A federal judge on Thursday approved Enron Corp's plan to reorganise its debts, paving the way for the failed energy trading giant to emerge from bankruptcy protection before the end of this year.
More than 2-1/2 years after the Houston company collapsed amid questions about its financial reporting, US Bankruptcy Judge Arthur Gonzalez confirmed the plan as expected. The majority of Enron's creditors had signed off on the plan in recent months.
"People have been waiting a long time for this to be over. (The confirmation) gives them a little closure and lets them see what's left of the company." said Nancy Rapoport, a dean and professor at University of Houston Law Center.
Under the judge's ruling, the plan will become effective by the end of the year. However no firm date was set. Enron Chief Executive Stephen Cooper in a statement said several tax and change-of-control issues need to be resolved before creditors can begin receiving proceeds under the plan. The company intends to resolve these issues "as expeditiously as possible," he said.
When it completes negotiations with its creditors, Cooper expects Enron to face $63 billion in claims, against which $12 billion in cash and equity assets will be distributed - an overall recovery rate of about 19 percent.

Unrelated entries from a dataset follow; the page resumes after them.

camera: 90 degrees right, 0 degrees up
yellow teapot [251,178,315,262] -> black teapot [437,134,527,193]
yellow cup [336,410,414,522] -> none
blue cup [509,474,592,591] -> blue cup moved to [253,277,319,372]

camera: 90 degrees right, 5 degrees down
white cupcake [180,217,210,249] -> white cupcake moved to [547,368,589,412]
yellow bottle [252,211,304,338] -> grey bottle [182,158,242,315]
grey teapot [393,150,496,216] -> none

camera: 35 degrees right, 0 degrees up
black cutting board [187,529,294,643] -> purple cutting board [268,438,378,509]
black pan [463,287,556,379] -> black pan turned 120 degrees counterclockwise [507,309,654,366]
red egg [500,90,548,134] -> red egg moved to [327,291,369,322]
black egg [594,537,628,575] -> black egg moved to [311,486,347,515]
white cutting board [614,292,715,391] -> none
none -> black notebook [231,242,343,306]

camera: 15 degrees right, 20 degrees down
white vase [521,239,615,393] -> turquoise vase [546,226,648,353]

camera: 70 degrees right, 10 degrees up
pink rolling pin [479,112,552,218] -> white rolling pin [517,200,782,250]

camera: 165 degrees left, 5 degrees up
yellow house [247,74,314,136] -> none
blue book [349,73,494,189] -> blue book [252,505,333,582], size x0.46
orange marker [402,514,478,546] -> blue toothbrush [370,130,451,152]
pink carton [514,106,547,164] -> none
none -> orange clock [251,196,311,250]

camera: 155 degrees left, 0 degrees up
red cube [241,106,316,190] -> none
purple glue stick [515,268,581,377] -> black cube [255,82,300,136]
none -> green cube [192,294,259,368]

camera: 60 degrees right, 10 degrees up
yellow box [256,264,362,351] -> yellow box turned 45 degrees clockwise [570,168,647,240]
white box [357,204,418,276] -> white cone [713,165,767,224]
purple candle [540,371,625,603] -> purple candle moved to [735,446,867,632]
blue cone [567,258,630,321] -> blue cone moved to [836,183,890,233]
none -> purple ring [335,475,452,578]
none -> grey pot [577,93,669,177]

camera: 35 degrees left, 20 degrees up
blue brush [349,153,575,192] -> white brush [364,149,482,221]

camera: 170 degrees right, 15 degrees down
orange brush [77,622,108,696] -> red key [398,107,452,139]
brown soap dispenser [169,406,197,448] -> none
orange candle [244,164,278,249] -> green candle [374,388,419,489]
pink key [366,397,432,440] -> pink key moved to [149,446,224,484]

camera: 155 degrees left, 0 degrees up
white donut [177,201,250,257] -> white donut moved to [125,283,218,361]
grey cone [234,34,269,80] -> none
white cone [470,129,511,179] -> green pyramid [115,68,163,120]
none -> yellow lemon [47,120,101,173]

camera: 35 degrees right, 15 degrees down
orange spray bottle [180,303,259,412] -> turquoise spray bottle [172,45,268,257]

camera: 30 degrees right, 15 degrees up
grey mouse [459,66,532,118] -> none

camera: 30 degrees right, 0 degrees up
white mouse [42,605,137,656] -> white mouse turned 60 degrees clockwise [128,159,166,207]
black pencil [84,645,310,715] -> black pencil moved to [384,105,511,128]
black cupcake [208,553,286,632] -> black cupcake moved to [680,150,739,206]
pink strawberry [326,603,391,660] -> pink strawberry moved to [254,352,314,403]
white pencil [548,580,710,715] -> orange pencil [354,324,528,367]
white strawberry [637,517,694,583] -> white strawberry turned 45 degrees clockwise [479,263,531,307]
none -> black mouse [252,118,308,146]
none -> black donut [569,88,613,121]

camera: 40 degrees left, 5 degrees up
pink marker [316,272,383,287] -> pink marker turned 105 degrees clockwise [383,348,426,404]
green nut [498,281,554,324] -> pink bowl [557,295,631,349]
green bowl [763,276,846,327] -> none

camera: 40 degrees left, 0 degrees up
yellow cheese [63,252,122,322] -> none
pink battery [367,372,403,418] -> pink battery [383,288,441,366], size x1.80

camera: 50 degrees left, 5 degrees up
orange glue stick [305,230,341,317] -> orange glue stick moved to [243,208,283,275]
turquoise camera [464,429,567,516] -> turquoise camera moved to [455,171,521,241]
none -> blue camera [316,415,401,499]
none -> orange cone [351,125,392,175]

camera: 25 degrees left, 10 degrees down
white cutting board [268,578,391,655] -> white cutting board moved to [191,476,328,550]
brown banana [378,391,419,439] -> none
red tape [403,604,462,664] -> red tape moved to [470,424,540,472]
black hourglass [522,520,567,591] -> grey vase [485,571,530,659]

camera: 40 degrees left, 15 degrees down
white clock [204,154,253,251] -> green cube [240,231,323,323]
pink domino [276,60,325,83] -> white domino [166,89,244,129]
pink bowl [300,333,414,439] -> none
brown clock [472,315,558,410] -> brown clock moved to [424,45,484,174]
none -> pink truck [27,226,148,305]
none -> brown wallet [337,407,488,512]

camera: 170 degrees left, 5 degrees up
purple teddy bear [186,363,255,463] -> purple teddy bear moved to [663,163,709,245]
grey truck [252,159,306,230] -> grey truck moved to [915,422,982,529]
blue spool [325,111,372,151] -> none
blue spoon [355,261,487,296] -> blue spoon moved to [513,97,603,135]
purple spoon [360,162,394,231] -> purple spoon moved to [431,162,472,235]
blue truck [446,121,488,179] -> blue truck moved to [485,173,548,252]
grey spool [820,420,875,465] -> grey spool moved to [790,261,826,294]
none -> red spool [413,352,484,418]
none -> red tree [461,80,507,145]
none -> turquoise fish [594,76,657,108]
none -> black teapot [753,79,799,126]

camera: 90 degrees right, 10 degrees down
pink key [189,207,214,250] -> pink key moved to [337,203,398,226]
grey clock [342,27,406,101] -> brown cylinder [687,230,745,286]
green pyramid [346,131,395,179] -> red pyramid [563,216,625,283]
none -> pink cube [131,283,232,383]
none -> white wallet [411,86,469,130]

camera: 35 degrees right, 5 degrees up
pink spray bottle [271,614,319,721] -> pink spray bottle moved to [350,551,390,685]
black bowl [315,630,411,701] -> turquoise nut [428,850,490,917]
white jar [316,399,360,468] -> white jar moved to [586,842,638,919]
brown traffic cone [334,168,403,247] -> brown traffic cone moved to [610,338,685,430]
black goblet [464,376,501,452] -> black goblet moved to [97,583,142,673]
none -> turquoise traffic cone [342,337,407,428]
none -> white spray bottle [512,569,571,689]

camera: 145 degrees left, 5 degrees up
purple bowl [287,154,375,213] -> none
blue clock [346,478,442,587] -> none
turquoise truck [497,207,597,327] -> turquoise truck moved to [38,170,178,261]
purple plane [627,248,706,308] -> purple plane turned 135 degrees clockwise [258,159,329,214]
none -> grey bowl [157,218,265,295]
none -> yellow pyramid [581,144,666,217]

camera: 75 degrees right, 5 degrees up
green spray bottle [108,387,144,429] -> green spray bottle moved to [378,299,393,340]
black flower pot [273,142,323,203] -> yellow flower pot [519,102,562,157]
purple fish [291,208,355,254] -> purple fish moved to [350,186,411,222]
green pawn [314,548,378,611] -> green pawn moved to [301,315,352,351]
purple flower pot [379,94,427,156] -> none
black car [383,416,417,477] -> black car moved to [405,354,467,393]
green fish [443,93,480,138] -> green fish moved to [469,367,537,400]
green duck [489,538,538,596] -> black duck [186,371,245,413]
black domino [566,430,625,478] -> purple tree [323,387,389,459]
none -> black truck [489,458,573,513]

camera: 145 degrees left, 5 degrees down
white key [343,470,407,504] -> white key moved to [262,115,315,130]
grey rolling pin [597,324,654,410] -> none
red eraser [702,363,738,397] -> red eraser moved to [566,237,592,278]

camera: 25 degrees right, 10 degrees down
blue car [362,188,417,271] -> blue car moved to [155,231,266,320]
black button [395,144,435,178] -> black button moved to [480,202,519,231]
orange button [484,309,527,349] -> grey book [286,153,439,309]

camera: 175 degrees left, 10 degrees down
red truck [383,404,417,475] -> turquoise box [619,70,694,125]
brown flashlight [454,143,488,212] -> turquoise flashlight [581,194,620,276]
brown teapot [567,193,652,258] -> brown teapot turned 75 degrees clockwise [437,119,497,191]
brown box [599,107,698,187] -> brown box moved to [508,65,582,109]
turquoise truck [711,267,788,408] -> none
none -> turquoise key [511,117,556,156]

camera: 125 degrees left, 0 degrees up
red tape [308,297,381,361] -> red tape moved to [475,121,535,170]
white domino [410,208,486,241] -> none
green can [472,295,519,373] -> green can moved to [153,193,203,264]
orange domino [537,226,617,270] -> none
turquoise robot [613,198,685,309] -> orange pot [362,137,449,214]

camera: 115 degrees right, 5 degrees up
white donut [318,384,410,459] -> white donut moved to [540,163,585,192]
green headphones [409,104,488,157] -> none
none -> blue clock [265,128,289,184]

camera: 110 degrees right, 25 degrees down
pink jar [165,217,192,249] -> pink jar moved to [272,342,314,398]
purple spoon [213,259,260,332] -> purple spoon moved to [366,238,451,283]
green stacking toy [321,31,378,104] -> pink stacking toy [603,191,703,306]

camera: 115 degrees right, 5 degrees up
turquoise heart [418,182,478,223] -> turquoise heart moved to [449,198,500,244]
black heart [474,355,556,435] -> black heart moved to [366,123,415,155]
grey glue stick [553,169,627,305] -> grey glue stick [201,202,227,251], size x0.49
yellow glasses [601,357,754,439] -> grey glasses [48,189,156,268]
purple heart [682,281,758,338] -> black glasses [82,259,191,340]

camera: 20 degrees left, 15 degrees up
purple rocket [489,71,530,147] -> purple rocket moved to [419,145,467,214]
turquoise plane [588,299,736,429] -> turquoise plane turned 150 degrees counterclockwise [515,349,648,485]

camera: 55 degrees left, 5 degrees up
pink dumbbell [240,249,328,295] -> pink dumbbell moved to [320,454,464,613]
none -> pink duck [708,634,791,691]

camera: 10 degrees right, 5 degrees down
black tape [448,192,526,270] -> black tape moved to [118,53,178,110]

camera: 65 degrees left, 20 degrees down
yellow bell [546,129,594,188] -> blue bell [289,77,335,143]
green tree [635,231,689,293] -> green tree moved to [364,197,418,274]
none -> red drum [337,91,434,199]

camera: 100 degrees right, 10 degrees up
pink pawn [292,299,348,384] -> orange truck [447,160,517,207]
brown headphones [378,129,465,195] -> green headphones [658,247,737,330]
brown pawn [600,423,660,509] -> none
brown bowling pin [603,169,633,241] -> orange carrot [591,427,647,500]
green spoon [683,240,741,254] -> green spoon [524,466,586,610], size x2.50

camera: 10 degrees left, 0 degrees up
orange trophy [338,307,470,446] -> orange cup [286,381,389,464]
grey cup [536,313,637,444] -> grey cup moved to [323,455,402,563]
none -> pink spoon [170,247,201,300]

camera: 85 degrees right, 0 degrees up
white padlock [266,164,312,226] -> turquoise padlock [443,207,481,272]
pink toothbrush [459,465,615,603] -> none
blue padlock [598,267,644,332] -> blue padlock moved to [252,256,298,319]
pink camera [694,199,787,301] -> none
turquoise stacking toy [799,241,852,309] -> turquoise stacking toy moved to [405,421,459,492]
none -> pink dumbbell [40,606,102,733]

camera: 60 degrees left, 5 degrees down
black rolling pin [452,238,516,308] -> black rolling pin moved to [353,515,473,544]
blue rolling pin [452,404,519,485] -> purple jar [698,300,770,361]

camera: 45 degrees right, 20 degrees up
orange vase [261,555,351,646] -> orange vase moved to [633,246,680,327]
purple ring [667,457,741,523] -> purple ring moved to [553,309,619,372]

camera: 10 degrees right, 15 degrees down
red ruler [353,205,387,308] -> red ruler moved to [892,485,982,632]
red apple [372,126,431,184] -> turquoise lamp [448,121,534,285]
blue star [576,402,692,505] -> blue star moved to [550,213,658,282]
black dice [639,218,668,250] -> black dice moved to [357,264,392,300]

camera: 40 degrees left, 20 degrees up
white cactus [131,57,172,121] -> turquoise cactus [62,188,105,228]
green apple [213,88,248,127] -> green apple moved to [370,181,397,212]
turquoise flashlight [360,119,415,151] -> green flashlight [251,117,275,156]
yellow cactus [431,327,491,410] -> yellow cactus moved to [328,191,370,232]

Enron creditors would receive about 92 percent of their recoveries in cash and 8 percent as equity in certain assets.
The company calculated that creditors to its largest units, such as Enron North America, would get about 18 cents to 22 cents on the dollar.
Yet the Enron that emerges from court will be a mere shadow of its former self. Its crown jewel US pipeline assets, repackaged as CrossCountry Energy Corp, and its Oregon utility Portland General Electric will be acquired in coming months for a combined $4.7 billion in cash and assume debt.
Meanwhile the energy-trading business it once dominated is now controlled by better-capitalised Wall Street firms. Enron even vacated its soaring glass towers in downtown Houston for cheaper digs.